RECORD SET
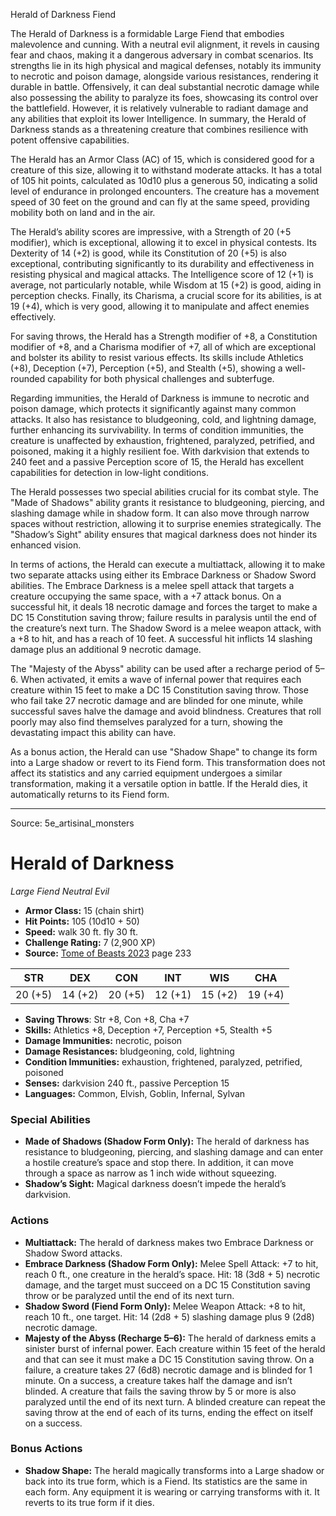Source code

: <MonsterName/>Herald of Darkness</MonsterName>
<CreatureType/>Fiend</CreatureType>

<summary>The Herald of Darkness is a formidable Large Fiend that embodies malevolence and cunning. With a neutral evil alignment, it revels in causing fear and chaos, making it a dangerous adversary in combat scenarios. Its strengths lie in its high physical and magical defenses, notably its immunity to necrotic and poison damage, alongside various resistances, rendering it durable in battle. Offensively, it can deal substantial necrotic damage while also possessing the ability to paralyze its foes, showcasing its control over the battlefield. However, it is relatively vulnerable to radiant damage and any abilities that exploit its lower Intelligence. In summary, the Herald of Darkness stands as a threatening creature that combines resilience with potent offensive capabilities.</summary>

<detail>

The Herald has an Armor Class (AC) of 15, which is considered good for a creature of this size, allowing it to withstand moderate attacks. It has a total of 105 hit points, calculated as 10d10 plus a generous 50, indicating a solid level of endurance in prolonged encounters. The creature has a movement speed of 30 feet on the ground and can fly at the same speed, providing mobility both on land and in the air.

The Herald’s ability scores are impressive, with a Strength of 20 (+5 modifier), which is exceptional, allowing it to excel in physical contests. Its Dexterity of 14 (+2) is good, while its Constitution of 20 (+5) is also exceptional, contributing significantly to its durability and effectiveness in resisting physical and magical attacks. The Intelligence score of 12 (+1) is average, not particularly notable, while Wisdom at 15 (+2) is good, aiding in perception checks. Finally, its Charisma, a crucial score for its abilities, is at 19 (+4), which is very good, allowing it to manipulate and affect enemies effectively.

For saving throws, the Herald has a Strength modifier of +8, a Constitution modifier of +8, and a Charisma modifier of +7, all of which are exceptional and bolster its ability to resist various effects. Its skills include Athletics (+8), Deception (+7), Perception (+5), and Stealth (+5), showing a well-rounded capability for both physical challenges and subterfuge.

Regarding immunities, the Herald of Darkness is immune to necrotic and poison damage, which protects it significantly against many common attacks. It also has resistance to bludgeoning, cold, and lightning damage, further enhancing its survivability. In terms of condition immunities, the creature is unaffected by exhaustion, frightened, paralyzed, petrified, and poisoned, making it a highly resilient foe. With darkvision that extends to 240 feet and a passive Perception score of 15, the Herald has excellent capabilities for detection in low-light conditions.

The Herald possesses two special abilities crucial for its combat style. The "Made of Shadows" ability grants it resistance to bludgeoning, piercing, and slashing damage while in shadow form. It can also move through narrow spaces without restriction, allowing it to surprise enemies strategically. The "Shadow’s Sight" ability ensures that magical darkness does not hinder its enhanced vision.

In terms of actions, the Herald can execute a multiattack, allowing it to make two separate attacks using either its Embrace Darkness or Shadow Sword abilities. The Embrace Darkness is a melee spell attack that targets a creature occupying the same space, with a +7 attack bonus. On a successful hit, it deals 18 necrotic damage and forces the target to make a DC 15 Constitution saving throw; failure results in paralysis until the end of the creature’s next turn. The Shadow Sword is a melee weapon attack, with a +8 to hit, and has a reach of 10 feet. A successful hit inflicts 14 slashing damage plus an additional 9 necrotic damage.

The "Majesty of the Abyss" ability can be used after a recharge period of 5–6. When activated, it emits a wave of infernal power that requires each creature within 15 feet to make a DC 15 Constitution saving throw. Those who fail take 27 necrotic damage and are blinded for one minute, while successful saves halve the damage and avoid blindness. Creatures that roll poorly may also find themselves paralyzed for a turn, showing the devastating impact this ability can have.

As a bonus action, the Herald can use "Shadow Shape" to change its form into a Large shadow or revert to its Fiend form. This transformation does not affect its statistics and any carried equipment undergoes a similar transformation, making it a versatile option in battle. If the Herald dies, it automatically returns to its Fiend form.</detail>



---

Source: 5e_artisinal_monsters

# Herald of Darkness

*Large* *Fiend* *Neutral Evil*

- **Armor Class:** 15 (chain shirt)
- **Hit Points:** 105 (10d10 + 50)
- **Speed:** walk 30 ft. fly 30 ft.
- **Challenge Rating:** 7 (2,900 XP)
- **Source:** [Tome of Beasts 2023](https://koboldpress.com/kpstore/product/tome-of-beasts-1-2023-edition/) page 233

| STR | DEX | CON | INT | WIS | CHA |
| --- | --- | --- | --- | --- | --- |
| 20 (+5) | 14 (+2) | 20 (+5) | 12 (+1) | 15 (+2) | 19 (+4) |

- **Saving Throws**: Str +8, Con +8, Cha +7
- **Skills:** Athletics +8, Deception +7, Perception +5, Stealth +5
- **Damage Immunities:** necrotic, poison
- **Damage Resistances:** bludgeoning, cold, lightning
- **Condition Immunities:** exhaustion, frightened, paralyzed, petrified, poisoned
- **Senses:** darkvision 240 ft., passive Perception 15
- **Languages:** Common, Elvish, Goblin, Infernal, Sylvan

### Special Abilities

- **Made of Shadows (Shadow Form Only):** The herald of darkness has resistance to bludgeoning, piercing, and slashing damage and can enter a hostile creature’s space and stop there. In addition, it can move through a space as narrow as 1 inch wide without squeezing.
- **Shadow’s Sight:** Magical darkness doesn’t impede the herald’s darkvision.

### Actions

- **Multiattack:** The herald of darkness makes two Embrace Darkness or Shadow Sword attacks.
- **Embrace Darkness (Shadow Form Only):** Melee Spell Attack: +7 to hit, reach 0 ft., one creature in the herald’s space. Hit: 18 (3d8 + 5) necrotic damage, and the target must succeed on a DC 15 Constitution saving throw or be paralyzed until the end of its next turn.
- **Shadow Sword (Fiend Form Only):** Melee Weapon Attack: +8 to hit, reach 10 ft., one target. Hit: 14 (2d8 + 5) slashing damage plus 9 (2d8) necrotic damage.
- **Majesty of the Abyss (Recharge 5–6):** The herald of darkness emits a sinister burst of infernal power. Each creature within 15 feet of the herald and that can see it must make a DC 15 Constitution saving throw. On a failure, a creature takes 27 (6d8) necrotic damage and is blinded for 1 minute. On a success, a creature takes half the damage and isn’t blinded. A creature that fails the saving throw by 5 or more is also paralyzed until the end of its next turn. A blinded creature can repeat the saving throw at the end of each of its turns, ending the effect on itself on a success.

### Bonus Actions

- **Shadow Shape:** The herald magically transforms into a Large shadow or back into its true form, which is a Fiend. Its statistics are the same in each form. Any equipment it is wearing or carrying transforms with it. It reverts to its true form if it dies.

TO DO
Lines containing the word "exhaustion": how many are there in the data above? Reply with only that number.

ANSWER TO THE EXERCISE
2